Am I making progress now that I’m here? Not really. I play cards a lot here, and last night, I made up a card game analogy to how it’s going with me. There’s a game we often play - I don’t know its English name -, in which each player first gets a number of cards (seven if you play with one pack), and the goal is to get rid of all your cards, but if the other player lays out a certain card, you gain a certain number of cards. For me, it seems that I keep laying out one or two cards at a time, then the other player lays out a card and I have to take five cards - or nine or twelve or fifteen, depending on whether I had a card to lay on theirs and which one they laid on mine. In the end, I have a half pack of cards and cannot oversee it at all, and give up because I’ve lost track of which cards I can lay out in what order. In the card game, I’m getting better in keeping track of my cards. In life, I seem to have gotten worse - or I’ve gotten more on my plate. This lack of view of the big picture is, by the way, a characteristic of both of my disabilities.
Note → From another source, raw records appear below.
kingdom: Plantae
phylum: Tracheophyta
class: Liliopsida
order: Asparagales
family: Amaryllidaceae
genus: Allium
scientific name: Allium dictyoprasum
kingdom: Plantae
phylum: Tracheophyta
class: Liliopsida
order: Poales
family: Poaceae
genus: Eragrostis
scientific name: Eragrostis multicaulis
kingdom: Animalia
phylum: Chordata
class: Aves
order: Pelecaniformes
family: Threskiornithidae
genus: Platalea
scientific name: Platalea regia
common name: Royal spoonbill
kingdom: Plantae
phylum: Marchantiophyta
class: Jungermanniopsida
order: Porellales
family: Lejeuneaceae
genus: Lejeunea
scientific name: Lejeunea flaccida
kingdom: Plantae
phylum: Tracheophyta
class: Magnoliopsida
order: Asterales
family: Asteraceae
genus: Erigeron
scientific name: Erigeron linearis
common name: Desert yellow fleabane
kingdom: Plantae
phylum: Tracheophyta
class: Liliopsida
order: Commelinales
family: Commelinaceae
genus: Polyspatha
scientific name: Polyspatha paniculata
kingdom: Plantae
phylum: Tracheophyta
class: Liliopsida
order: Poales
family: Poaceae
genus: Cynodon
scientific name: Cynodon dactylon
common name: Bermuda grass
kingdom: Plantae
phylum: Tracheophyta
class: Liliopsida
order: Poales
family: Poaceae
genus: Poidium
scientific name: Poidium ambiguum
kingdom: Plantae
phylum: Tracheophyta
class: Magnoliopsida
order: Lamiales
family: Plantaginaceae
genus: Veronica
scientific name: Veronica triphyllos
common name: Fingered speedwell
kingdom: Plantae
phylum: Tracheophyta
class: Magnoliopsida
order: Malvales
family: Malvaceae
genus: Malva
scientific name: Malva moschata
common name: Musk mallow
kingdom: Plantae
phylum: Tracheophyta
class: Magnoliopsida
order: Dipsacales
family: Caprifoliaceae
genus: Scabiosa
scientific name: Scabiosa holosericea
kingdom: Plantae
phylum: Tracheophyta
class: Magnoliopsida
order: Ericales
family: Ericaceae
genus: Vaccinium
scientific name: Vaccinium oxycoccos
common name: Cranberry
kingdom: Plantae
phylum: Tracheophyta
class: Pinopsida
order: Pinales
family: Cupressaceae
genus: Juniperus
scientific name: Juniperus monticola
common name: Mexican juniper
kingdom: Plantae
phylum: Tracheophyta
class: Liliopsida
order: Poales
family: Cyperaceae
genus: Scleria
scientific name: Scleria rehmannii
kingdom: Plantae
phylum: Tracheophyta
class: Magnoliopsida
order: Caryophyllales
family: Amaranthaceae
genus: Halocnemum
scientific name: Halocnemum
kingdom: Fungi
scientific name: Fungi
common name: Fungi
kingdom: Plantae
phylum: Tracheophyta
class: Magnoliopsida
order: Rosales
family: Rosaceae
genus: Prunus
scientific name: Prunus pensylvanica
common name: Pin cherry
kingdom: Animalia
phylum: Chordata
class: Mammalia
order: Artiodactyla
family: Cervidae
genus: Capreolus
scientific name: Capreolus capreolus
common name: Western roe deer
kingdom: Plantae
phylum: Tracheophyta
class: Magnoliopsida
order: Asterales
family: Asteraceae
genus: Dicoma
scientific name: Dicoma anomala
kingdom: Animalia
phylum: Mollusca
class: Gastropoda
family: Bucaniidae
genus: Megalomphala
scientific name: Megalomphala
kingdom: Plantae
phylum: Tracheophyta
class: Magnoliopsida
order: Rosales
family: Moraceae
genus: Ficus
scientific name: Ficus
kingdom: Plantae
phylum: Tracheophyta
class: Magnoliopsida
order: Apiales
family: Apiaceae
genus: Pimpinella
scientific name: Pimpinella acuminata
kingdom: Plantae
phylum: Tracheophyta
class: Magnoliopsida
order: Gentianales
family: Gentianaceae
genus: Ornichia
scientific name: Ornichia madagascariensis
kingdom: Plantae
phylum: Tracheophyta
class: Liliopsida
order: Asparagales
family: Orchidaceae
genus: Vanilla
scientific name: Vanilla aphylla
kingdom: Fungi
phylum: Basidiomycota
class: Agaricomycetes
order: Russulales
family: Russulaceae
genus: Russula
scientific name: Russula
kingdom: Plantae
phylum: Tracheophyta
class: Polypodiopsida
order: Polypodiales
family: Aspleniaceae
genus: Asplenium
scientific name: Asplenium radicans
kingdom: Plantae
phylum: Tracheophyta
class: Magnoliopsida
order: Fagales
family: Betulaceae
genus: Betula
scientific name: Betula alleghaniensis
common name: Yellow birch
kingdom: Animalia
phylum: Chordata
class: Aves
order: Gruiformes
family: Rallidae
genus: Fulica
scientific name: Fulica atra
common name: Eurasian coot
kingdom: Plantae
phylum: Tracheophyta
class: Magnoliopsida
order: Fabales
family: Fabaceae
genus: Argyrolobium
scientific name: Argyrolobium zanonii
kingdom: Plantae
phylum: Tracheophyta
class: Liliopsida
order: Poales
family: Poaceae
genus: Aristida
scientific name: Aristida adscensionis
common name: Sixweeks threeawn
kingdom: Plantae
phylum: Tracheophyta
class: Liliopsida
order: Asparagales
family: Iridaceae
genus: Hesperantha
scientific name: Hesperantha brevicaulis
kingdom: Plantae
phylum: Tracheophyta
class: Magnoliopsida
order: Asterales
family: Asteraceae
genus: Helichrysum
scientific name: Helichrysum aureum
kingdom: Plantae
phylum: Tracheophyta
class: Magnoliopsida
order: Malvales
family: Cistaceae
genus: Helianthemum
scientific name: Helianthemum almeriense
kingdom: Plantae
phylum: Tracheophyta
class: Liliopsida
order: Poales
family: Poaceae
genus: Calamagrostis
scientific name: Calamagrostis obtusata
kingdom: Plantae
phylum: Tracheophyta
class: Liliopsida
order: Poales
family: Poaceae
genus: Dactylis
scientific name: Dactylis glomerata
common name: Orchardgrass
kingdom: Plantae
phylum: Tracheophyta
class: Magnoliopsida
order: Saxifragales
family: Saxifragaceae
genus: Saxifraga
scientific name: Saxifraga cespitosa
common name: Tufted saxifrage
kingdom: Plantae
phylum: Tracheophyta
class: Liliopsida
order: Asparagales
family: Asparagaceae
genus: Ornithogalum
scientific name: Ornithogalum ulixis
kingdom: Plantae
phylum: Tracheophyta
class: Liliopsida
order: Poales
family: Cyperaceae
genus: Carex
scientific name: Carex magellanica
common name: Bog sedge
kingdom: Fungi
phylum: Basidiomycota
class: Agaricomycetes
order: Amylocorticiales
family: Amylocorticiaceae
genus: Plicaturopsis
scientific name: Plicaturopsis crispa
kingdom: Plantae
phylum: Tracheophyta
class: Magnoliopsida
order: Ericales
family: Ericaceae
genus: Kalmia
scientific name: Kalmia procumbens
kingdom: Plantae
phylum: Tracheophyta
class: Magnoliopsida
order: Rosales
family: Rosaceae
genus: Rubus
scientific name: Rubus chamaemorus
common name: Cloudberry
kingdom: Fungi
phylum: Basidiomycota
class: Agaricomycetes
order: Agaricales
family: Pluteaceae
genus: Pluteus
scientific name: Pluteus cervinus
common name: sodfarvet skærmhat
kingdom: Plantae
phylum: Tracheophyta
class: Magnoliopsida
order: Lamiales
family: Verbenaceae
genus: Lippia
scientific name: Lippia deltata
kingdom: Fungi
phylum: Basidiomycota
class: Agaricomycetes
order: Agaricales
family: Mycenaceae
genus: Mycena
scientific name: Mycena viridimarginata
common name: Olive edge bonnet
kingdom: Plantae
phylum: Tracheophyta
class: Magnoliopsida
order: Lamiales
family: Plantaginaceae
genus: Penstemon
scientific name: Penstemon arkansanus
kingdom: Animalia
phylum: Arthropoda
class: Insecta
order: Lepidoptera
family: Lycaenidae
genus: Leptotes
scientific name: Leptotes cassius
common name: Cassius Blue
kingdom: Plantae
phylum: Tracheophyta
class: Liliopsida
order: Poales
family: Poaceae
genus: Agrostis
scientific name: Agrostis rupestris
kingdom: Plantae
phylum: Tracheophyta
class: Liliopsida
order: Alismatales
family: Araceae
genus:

I spoke of communication in the 2006 post. That is still not what it should be. In fact, I never communicated well enough that I needed help, then ended up in a situation where appropriate communication wasn’t needed anymore. Of course, my suicidal threat was communication, but it isn’t how one is supposed to communicate - but at the point where you’ve become suicidal, it doesn’t take a lot of communication to make clear that you need help. I didn’t want it to get to this point. In fact, when I said that I hoped my difficulties would be significant in some other ways than they’d been ever since 1998, I probably didn’t mean a psychiatric hospitalization. It strikes me that, a year ago, I imagined staying out of mental health because I wouldn’t be able to ask the family doctor for a referral, and now I’m on the closed ward. I didn’t want it this way. I wanted 2007 to have gone radically differently. Now it’s over and all I want is for 2008 to be a better year, in which I can take steps to improve my life.